My other line of logic was to try to find solid companies that had stumbled but that could rebound. When I bought Netflix at 9 in November 2004, I did very well. I was hoping to find some candidates that might bounce back, but also aware that many companies that come crashing down ofter deserve it. Also using Yahoo! Finance’s stock filtering software, I hope to find isolate companies that have good financial returns but the stock has taken a large decline recently. I hope to understand the source of the decline and then decide whether I agree with the market’s reaction. As with Netflix, the sentiment seemed that either Blockbuster’s competition was going to disrupt Netflix’s success or that increased usage by its customers would drive up costs. I thought both concerns were overblown, and I was right. Netflix continued to grow, eventually forcing the market to re-evaluate its dire evaluation. This idea originally came from Warren Buffett. I have read that early in his career, I believe in the late 1960s, there was a some financial scandal involving American Express. The stock plunged. Buffett went to many local stores and saw that they were still using American Express and that was the main source of their income and the scandal did not involve this core business. So he bought heavily and benefited from its subsequent rebound.

Filter Criteria:
% Current Price below 52 week high |
>= |
50% |
Market capitalization |
>= |
25m |
Market capitalization |
<= |
25b |
PEG Ratio |
<= |
1.5 |
Total Debt/Equity |
<= |
.50 |
Please see the glossary page for a description of the terms. The “Call” column details the progress of my follow up research. Several of these companies are in insurance. Generally, I don’t have a very intuitive feel for financial services, but plan to read enough to gain a basic understanding of the drivers of success in insurance. All completed research summaries will be included in this summary.

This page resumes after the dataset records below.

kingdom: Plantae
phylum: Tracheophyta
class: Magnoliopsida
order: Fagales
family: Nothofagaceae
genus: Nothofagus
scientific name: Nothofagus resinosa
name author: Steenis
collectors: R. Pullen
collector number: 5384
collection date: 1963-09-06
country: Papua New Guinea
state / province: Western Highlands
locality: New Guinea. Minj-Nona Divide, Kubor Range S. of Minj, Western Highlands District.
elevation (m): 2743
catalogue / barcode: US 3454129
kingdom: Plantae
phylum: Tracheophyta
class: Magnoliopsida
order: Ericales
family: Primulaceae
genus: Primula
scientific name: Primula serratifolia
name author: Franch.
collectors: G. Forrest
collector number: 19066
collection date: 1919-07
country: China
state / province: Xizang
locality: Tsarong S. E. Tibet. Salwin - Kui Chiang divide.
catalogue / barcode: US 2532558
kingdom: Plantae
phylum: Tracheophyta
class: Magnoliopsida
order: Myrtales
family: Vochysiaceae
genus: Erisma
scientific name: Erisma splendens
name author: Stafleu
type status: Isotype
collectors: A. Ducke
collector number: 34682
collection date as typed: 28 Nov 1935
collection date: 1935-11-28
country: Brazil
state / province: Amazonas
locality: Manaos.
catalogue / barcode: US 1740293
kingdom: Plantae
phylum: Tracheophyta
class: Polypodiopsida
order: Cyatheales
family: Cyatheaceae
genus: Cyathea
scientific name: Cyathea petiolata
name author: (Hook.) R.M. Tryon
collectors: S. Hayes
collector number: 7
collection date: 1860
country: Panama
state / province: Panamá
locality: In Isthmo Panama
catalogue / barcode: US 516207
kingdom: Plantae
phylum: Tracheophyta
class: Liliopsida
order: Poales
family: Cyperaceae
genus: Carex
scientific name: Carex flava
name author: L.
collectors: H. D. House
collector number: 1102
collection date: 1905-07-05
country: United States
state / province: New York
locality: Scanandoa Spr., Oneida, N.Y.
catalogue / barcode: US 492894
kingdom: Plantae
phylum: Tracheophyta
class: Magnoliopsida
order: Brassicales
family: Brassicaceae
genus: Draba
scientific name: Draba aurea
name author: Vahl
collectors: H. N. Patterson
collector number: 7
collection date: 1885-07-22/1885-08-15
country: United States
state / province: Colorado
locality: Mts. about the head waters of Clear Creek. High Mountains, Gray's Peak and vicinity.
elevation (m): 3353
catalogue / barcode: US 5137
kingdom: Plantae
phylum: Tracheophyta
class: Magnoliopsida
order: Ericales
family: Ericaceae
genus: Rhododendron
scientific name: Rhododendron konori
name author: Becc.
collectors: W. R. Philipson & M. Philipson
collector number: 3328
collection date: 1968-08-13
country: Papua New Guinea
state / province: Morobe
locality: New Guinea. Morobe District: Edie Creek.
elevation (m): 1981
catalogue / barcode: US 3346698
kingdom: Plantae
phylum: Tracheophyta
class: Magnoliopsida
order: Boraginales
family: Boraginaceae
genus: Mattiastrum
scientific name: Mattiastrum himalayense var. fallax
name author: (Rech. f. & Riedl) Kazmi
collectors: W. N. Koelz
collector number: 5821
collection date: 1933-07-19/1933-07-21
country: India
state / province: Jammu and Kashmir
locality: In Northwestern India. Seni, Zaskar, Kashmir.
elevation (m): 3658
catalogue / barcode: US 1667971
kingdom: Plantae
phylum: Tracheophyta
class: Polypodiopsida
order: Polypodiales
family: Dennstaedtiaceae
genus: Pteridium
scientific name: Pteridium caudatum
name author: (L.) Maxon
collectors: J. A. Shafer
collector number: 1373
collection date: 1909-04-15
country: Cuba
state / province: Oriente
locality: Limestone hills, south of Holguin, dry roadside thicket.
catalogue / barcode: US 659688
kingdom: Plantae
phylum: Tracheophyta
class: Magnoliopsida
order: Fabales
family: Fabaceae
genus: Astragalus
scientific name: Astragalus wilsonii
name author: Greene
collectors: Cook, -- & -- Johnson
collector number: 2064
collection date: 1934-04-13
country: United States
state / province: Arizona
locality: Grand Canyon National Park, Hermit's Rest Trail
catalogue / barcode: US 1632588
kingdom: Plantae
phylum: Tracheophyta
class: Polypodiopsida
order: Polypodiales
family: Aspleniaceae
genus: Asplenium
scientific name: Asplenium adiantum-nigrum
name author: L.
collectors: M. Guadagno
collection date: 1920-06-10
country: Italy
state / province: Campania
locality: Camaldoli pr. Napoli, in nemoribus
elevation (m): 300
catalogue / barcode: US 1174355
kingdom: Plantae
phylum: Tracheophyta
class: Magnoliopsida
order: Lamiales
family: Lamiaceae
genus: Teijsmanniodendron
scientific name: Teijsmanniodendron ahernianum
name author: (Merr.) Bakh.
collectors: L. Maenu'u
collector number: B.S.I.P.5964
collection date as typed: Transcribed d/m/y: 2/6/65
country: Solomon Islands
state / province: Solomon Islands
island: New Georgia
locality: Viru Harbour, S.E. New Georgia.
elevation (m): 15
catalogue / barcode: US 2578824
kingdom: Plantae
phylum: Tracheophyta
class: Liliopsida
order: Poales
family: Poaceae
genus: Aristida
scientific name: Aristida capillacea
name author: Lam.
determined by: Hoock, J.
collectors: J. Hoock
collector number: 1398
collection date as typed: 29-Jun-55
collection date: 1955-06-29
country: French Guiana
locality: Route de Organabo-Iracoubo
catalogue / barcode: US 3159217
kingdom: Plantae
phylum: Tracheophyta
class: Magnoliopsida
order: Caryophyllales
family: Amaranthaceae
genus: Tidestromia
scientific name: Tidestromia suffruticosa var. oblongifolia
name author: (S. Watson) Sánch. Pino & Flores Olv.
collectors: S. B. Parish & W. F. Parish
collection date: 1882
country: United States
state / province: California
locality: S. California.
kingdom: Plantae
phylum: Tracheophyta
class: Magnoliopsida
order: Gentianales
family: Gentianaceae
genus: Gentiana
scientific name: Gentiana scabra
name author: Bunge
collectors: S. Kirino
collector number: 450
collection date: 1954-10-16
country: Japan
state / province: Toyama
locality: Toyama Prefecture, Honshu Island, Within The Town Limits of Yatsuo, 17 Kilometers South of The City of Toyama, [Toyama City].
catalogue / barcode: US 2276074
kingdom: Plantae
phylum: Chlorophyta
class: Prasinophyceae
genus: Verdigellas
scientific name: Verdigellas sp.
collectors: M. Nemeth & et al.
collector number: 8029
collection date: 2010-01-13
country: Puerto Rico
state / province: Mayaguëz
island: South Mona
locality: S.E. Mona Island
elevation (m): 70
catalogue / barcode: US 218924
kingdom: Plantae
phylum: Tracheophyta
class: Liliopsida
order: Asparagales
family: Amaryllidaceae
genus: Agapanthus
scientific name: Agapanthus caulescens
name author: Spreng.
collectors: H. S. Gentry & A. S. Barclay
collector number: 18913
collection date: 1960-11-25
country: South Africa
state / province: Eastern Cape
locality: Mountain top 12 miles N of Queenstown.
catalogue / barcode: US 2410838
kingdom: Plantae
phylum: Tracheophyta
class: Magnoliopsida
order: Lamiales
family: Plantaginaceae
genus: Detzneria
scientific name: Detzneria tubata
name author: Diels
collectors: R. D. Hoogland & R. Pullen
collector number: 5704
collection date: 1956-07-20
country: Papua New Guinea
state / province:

As compared to my Hidden Gems, my judgment of A, B or C did not correlate as strongly to overall returns, and, as a group, the returns were lower. But the returns of the group of companies, overall, modestly out-performed the markets.
Company |
Return |
| Group A |
18.5% |
| Group B |
9.2% |
| Group C |
20.2% |
| All Groups |
15.6% |
| Dow Jones Average |
13.2% |
| S&P 500 |
11.6% |
I passed on most of these companies because many of them were technology companies (PMCS, MRVL, OPWV, OVTI) or were related to housing (EXP). I dislike technology companies because unless I happen to know a particular technology really well, I feel I am just guessing when I invest. I hate that. Even when I play blackjack in Vegas, I feel the need to do my best to track the cards even though I cannot really count, just because I hate that feeling of putting money down blindly, hoping for good luck. I don't mind modestly informed calculated risks, but hate feeling that I am guessing.
TOMO is a Chinese internet company. Getting a genuine understanding of that company's position in a market I know virtually next to nothing about seemed like a real stretch. PAR Pharmaceuticals and Plantronics had the most promise to me, but, sadly, I do not remember what held me back on those. Mainly time, as I tried to go much deeper than I normally do in researching the companies, but, given that my methodology pulls up companies across industries, that was slow going.
Group A Detail:
Date |
Company |
Ticker |
Bought |
Current |
Return |
Oct-06 |
OmniVision |
OVTI |
15.09 |
16.07 |
6.5% |
Oct-06 |
Plantronics |
PLT |
18.25 |
23.8 |
30.4% |
|
Group A |
|
|
|
18.5% |
As mentioned above, I read about OVTI, but felt well out of my depth assessing whether their particular technology was going to rebound. Plantronics, the maker of cellphone accessories seemed promising. I am not sure what held me back from doing the additional work needed to make an assessment, but this process is getting me to trust my methods better.
Group B Detail:
Date |
Company |
Ticker |
Bought |
Current |
Return |
Oct-06 |
TOM Online |
TOMO |
12.09 |
14.07 |
16.4% |
Oct-06 |
PMC Sierra |
PMCS |
6.66 |
7.5 |
12.6% |
Oct-06 |
Marvell Technology |
MRVL |
17.3 |
17.05 |
-1.4% |
|
Group B |
|
|
|
9.2% |
As mentioned above, two technology companies and a Chinese internet company did not give me confidence that I would be able to make a reasonably informed assessment of their rebound potential.
Group C Detail:
Date |
Company |
Ticker |
Bought |
Current |
Return |
Oct-06 |
PAR Pharmaceuticals |
PRX |
18.85 |
29.07 |
54.2% |
Oct-06 |
OpenWave |
OPWV |
9.96 |
6.88 |
-30.9% |
Oct-06 |
Eagle Materials |
EXP |
34.94 |
47.98 |
37.3% |
|
Group C |
|
|
|
20.2% |
I mentioned my hesitations about Openwave (technology) and Eagle (housing related). PAR was interesting to me on the initial reads of analyst reports, but, again, had trouble getting through all the research I wanted to do for all these companies.
In final summary, this approach still holds some promise, but will take more effort to disentangle the good from the bad.